START MATERIAL PROVIDED

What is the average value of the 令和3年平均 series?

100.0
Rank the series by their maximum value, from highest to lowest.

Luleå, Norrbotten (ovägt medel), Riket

END MATERIAL PROVIDED
START MATERIAL PROVIDED

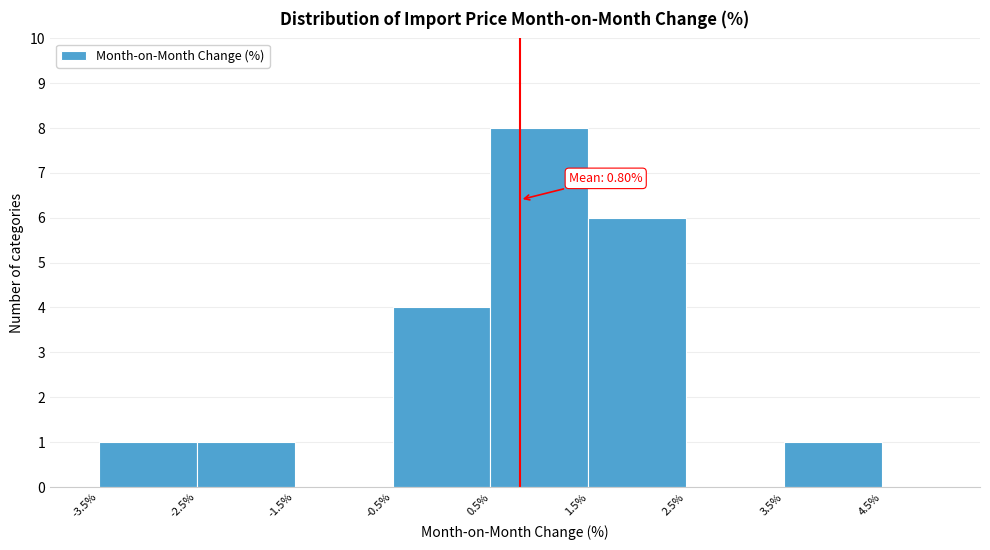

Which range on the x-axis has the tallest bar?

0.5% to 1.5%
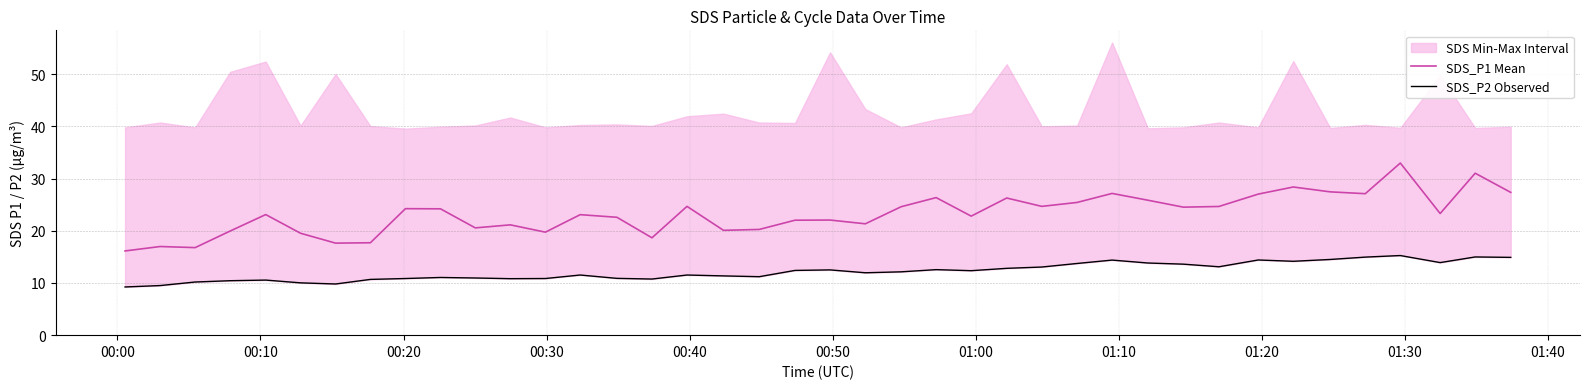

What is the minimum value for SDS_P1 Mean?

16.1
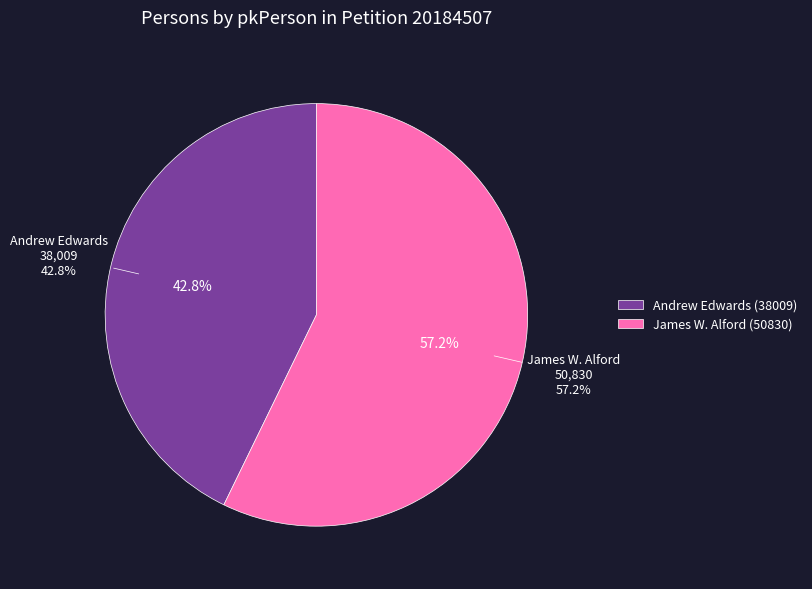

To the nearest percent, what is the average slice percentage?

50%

END MATERIAL PROVIDED

Quote the data from the line containing "What is the average value" down to the line containing "Rank the series", exactly, including both of those lines.

What is the average value of the 令和3年平均 series?

100.0
Rank the series by their maximum value, from highest to lowest.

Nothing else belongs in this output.